--- STUDY TEXT ---
Wiener process

The Wiener process, also known as Brownian motion after Robert Brown, is a continuous-time stochastic process named in honor of Norbert Wiener. It is one of the best known Lévy processes

It is often called standard Brownian motion, after Robert Brown. It is one of the best known Lévy processes and occurs frequently in pure and applied mathematics, economics, quantitative finance, and physics. Wiener process gave rise to the study of continuous time martingales. It is a key process in terms of which more complicated stochastic processes can be described.

--- RECORDED INFORMATION ---
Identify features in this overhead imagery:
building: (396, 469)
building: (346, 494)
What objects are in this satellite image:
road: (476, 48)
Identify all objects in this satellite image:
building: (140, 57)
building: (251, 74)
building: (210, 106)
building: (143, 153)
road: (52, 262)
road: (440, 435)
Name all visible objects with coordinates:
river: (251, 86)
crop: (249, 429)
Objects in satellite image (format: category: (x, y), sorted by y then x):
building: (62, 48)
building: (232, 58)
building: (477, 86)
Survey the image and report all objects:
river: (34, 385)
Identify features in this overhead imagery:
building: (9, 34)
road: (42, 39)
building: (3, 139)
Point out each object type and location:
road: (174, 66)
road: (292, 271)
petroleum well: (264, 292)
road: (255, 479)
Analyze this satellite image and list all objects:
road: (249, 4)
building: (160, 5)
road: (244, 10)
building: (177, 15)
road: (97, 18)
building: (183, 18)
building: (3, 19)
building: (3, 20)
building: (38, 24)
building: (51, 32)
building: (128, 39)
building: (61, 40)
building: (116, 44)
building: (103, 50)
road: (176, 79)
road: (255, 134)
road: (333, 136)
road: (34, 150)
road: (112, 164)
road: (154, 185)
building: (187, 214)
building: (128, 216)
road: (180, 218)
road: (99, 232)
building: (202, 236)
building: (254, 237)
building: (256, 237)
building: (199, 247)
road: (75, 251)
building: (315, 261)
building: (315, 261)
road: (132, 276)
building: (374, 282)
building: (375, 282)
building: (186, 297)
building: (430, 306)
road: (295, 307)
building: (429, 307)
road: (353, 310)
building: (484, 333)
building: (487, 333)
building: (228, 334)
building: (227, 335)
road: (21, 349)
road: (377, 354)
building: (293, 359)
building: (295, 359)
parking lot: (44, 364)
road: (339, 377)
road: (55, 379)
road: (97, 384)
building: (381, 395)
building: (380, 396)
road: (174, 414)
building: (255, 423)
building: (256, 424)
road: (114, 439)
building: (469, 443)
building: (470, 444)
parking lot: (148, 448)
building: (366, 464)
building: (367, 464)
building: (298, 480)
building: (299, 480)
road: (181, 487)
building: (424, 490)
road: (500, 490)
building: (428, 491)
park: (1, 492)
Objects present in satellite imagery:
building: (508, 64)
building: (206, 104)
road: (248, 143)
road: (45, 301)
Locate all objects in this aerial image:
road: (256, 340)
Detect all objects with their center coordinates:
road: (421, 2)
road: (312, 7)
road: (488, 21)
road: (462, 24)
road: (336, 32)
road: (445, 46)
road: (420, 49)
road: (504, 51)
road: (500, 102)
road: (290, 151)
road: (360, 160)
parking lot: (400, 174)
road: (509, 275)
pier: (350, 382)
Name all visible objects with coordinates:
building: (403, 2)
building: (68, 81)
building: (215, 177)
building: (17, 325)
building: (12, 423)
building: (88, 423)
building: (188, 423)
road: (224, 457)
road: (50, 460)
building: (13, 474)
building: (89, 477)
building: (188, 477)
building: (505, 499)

--- REQUIRED WORK ---
Pick up the text on the Wiener process after its last sentence and continue writing it.

--- REPLY ---
The Wiener process has applications throughout the mathematical sciences:

• To study Brownian motion
• The diffusion of minute particles suspended in fluid
• Other types of diffusion via the Fokker-Planck and Langevin equations
• The basis for the rigorous path integral formulation of quantum mechanics (by the Feynman-Kac formula, a solution to the Schrödinger equation can be represented in terms of the Wiener process)
• The study of eternal inflation in physical cosmology
• Theory of finance, in particular the Black-Scholes option pricing model

Formalization

Basic properties that define a Wiener process $W_t$:

• $W_0$ = 0
• $W$ has independent increments: $W_{t+u} - W_t$ is independent of $\sigma(W_s : s \leq t)$ for $u \geq 0$.
• $W$ has Gaussian increments: $W_{t+u} - W_t$ is normally distributed with mean 0 and variance $u$, $W_{t+u}-W_t \sim N(0, u)$
• $W$ has continuous paths: With probability 1, $W_t$ is continuous in t.

Basic properties:

• It is scale invariant, meaning that the $\alpha$-family ${\displaystyle \alpha ^{-1}W_{\alpha ^{2}t}}$ is also a Wiener process for $\alpha \neq 0$.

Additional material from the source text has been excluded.